Directions for this task: Only one portion of the data is to be written out: from the line bearing "What is the" through the line bearing "Query: height of". Write it exactly as it appears.

---------- Information shown

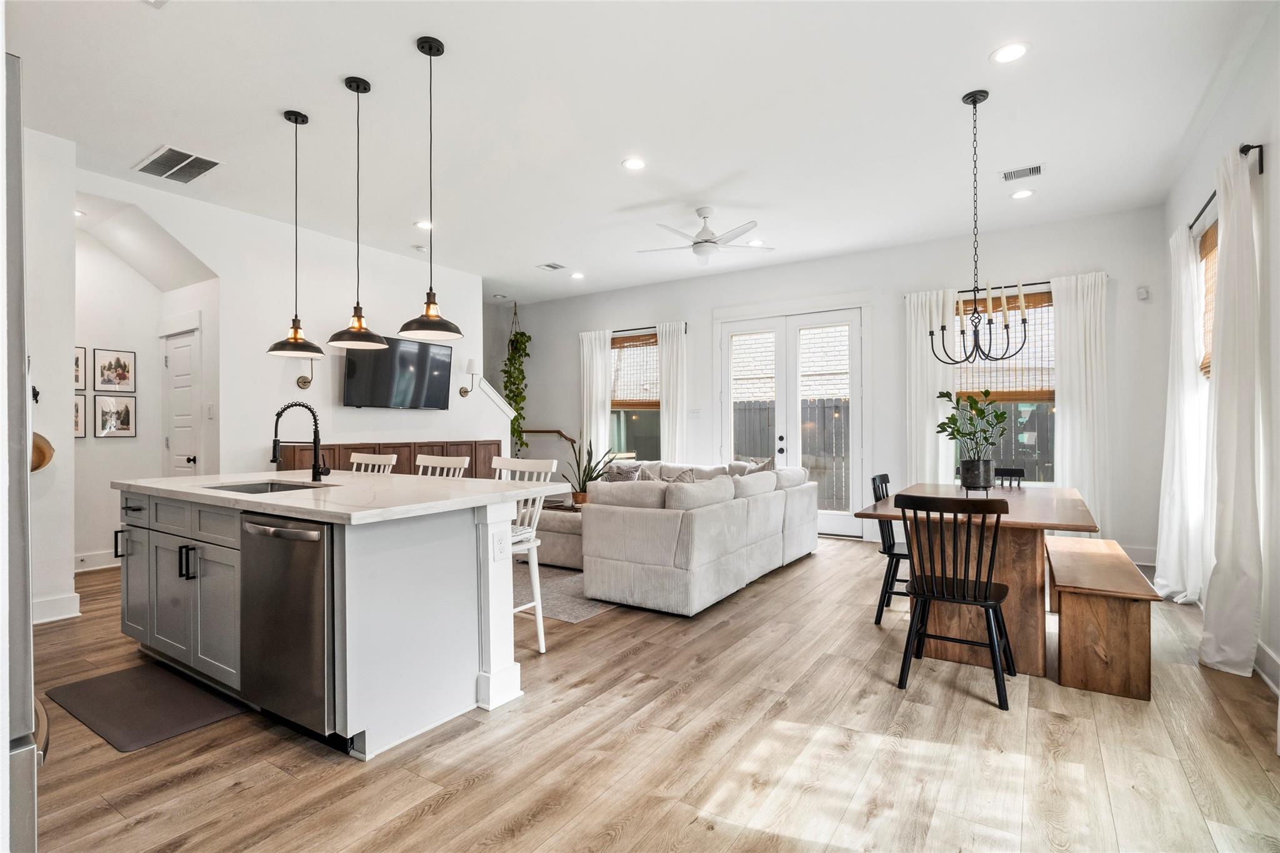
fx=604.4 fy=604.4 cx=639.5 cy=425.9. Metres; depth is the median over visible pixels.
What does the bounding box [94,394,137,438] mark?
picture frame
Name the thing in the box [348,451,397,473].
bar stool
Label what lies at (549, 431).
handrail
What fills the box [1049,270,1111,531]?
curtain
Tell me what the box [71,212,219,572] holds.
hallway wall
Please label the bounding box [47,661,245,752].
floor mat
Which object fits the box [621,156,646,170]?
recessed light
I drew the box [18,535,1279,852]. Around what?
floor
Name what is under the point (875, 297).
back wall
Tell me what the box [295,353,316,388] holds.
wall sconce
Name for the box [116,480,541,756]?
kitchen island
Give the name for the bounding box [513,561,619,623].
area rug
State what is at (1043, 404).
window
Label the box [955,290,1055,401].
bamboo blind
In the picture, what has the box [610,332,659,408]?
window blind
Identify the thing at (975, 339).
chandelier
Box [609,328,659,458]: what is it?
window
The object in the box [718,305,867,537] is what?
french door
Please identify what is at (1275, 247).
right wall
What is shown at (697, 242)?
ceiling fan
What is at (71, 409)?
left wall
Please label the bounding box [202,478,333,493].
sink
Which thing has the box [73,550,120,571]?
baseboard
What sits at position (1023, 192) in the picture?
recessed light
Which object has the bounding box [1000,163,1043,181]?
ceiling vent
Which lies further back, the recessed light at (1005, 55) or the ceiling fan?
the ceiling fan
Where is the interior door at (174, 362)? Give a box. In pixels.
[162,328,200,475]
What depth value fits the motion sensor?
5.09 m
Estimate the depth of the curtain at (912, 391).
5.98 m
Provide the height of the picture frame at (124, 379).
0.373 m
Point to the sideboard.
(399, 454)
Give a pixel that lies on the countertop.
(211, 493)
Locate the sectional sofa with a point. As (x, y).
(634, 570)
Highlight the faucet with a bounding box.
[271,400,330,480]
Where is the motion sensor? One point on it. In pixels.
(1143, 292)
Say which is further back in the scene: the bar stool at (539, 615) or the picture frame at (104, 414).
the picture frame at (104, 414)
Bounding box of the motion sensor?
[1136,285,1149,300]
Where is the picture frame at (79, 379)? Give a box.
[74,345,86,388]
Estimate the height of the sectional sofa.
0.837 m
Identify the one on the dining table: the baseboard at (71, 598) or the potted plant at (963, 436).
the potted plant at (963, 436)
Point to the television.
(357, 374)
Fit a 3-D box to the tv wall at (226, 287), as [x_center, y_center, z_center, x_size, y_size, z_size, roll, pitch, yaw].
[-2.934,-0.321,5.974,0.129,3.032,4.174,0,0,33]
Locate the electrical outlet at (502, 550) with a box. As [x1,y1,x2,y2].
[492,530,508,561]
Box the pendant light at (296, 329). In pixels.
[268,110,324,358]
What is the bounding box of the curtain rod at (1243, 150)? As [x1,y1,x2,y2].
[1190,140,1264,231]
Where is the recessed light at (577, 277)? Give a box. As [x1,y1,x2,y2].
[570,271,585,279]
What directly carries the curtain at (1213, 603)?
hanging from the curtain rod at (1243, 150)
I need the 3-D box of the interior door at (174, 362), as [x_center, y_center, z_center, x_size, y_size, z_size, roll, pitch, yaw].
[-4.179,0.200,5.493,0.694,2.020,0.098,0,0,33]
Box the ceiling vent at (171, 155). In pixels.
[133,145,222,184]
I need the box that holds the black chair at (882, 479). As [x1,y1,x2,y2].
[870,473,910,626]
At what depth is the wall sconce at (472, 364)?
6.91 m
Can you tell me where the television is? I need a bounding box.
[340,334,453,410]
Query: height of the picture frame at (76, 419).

--------------------
---------- Information shown

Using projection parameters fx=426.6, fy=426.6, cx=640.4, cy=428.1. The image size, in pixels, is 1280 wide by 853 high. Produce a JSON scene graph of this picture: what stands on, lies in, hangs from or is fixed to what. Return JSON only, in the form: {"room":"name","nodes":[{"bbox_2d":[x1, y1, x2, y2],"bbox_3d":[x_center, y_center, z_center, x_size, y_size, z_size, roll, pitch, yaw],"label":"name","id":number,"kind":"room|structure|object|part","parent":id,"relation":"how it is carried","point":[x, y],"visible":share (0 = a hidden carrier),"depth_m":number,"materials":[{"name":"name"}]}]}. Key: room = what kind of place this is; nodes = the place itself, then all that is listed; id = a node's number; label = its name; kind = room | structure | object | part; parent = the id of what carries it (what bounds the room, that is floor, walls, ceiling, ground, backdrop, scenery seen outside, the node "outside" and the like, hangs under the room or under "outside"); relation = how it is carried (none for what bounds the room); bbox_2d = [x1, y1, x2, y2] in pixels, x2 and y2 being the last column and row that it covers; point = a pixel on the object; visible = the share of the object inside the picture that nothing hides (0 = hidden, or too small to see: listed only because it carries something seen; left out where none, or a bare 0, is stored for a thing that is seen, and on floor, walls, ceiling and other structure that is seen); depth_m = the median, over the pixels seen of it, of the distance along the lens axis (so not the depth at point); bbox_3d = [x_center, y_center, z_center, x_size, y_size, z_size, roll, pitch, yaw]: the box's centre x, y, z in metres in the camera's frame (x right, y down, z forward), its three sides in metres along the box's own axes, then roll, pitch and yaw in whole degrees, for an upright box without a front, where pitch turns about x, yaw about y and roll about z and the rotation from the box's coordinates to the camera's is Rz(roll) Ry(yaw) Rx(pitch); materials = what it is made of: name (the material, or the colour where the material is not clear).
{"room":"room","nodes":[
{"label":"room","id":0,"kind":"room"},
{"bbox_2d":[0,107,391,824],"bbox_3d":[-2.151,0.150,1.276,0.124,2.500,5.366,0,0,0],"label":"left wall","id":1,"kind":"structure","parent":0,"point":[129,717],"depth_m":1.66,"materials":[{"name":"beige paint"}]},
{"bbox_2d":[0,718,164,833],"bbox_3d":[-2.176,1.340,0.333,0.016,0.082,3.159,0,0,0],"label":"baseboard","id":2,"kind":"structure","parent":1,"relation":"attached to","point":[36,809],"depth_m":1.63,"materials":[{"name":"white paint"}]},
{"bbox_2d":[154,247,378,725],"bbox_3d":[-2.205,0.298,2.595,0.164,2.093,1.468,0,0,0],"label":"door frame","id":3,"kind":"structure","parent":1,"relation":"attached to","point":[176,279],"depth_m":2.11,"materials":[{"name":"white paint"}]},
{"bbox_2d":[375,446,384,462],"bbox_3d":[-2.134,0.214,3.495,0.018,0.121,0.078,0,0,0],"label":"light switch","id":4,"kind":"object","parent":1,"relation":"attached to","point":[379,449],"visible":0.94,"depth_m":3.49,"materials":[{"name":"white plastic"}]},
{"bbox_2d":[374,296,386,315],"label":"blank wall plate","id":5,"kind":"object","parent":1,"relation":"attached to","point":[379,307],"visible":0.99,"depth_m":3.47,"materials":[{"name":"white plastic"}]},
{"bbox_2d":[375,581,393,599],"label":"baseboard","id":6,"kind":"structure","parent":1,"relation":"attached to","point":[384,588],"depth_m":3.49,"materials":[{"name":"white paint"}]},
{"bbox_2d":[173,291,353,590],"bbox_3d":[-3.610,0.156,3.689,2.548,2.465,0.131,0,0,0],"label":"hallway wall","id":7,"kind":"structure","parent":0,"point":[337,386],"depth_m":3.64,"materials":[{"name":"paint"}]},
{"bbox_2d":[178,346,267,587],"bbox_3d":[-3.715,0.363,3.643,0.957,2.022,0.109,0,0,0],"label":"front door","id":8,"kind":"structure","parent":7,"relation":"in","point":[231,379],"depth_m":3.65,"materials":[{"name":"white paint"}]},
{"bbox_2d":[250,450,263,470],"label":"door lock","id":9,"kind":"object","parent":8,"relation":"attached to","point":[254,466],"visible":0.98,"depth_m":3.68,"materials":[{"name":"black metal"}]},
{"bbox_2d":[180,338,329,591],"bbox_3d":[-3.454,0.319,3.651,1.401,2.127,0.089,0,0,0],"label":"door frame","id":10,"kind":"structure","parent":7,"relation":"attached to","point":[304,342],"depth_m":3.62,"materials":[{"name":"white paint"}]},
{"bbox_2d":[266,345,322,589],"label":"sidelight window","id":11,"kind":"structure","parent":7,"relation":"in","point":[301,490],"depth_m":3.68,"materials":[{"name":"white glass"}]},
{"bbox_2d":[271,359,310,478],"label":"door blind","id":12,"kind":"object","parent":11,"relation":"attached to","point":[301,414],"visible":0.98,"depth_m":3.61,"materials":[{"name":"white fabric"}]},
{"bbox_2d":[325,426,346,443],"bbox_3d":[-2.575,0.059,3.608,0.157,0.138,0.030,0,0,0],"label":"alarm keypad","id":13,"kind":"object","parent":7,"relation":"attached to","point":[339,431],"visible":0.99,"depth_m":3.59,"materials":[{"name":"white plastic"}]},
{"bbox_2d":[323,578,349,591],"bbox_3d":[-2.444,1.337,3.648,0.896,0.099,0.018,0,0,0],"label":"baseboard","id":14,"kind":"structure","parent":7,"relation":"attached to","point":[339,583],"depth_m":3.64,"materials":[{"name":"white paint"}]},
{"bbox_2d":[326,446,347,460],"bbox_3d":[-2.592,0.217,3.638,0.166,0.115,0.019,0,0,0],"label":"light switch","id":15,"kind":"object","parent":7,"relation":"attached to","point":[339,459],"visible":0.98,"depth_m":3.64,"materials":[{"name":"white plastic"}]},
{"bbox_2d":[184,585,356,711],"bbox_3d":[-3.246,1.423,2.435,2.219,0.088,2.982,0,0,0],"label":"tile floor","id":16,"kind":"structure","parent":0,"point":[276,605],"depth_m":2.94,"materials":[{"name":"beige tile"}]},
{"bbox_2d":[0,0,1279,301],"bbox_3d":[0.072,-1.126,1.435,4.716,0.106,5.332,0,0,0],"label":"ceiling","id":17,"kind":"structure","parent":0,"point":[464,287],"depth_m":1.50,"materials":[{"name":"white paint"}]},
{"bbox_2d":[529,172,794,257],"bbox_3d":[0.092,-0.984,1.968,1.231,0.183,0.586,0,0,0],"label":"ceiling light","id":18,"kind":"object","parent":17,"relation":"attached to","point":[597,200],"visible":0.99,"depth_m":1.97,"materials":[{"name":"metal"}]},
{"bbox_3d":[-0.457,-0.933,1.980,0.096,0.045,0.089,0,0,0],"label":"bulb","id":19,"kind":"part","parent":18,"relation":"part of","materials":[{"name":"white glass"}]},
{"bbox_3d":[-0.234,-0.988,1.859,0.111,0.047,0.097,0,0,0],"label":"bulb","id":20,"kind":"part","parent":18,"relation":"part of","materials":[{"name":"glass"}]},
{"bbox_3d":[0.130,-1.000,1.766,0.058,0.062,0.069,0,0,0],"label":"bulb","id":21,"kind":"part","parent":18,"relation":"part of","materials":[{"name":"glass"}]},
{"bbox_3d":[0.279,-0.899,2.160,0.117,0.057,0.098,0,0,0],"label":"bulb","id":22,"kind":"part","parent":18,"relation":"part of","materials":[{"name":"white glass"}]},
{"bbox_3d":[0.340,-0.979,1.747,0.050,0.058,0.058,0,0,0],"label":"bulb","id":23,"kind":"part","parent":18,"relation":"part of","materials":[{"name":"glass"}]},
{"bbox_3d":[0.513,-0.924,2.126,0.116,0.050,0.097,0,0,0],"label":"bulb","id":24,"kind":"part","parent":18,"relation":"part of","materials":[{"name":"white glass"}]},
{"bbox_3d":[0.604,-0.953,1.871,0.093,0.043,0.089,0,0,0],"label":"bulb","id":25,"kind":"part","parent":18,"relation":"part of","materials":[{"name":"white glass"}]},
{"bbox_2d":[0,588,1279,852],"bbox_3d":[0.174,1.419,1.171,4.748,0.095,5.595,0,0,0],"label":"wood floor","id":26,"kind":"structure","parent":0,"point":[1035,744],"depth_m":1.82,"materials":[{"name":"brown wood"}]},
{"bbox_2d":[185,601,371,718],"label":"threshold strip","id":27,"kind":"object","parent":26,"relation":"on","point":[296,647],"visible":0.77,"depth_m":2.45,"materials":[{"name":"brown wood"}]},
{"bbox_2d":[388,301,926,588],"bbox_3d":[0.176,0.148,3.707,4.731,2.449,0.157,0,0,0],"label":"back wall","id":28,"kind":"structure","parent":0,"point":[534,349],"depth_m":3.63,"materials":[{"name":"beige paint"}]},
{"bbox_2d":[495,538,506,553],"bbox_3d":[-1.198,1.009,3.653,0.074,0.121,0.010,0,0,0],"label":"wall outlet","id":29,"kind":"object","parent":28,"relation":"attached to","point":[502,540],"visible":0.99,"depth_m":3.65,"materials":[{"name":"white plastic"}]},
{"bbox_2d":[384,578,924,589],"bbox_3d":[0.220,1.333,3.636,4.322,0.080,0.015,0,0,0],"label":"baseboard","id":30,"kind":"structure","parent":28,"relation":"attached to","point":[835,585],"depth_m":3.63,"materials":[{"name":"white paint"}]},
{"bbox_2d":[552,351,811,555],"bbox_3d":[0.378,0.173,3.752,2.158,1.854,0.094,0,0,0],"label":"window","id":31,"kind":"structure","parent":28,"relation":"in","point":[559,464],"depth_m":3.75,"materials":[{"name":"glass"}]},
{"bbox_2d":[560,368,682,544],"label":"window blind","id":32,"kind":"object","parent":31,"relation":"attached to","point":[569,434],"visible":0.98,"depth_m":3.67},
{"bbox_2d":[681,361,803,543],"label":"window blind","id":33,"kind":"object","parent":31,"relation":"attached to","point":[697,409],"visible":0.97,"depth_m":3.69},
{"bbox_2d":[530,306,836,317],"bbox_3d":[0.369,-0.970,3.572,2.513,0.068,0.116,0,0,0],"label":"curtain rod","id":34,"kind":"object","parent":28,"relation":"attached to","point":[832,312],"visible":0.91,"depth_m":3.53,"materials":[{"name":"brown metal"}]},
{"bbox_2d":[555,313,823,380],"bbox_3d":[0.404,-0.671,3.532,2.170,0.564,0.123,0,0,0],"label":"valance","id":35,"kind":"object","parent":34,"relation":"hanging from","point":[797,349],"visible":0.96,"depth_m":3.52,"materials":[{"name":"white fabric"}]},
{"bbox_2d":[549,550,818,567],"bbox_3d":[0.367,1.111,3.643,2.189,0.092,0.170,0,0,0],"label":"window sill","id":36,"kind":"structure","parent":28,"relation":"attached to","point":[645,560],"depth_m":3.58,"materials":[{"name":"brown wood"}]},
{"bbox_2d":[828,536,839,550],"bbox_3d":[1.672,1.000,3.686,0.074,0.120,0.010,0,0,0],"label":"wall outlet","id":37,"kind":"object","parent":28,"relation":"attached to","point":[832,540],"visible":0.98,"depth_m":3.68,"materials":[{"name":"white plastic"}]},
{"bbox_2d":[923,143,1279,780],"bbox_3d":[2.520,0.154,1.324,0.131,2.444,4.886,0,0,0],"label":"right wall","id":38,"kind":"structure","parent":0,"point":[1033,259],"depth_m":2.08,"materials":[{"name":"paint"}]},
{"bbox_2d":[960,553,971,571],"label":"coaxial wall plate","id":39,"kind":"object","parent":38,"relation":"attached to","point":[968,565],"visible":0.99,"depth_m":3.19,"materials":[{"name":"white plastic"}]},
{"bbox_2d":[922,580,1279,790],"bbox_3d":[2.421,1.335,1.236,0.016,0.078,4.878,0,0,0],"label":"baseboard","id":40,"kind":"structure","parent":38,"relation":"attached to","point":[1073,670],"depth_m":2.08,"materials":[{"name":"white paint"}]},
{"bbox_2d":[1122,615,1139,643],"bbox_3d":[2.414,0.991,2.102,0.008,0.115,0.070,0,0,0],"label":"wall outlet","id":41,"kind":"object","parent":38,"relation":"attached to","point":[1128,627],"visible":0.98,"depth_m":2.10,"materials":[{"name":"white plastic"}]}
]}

--------------------

Response to this task:
What is the bounding box of the curtain rod at (1243, 150)? As [x1,y1,x2,y2].
[1190,140,1264,231]
Where is the recessed light at (577, 277)? Give a box. As [x1,y1,x2,y2].
[570,271,585,279]
What directly carries the curtain at (1213, 603)?
hanging from the curtain rod at (1243, 150)
I need the 3-D box of the interior door at (174, 362), as [x_center, y_center, z_center, x_size, y_size, z_size, roll, pitch, yaw].
[-4.179,0.200,5.493,0.694,2.020,0.098,0,0,33]
Box the ceiling vent at (171, 155). In pixels.
[133,145,222,184]
I need the box that holds the black chair at (882, 479). As [x1,y1,x2,y2].
[870,473,910,626]
At what depth is the wall sconce at (472, 364)?
6.91 m
Can you tell me where the television is? I need a bounding box.
[340,334,453,410]
Query: height of the picture frame at (76, 419).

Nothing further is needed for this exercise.